NutriScan: A Python-Based Barcode Scanner for Ingredient Analysis and Personalized Health Warnings
摘要
In today’s fast-moving world, consumers rely on packaged foods. This is extremely important for easy access to detailed and personalized nutritional information. This project focuses on developing mobile applications for barcode scanning. This includes extensive food details, including ingredients, nutritional value, allergen warnings, and personalized consumption recommendations based on a person’s health.
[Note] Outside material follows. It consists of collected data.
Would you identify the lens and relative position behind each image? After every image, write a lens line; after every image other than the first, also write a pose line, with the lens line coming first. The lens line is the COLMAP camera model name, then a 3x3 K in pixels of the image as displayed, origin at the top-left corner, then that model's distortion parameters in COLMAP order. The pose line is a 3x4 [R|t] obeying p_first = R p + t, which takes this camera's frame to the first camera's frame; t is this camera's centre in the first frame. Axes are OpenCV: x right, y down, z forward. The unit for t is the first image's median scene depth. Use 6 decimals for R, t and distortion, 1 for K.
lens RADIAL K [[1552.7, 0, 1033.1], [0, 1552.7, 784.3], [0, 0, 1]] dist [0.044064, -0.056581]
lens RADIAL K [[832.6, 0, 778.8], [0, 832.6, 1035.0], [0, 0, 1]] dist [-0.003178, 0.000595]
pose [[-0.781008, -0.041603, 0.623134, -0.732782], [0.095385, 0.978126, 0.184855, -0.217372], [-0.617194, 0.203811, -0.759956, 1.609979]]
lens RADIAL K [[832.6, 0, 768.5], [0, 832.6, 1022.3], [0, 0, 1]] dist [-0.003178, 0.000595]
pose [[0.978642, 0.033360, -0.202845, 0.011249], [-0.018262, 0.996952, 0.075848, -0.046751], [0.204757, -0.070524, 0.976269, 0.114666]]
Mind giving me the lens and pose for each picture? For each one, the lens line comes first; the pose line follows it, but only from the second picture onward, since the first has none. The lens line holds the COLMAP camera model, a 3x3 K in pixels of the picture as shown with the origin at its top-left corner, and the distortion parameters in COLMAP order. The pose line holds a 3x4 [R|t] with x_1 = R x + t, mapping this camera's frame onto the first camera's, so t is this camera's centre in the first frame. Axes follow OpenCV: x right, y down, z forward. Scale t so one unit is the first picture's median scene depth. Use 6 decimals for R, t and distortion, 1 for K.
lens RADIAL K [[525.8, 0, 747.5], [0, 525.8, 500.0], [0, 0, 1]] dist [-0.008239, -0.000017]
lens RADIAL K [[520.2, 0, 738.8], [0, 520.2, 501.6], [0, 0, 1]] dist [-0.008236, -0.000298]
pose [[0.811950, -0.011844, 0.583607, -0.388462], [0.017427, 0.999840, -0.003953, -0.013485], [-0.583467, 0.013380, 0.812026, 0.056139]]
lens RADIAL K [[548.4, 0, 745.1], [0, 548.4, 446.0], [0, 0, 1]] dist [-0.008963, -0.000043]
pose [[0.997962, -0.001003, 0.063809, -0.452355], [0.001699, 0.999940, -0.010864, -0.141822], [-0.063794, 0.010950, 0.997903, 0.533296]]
Applications written with Python and Kivy provide a seamless user experience, allowing individuals to scan barcodes and upload images of ingredients to extract and analyze related information. Additionally, it includes optical character detection (OCR) using Tesseract, which extracts text from photos to allow users to analyze the ingredient list and nutritional name, even if barcode scans are not possible. By taking into account user nutritional limitations or illnesses such as diabetes, lactose intolerance, or gluten sensitivity, this application provides tailor-made health advice and helps individuals make found food decisions appropriately. A secure user authentication system improves the experience by storing your preferences and receiving recommendations created by tailors. The main goal of this project is to enable consumers to choose food in real time and promote healthier consumption habits. The combination of barcode scanning, OCR, and a structured database causes applications to close the gap between the complexity of food indicators and user understanding. Future improvements include mechanically learning-based ingredients, integration into real-time product databases, and expansion of several platforms beyond Android. This initiative represents an important step in using technology to improve consumer health awareness and ensure safer and sounder decisions for food consumption.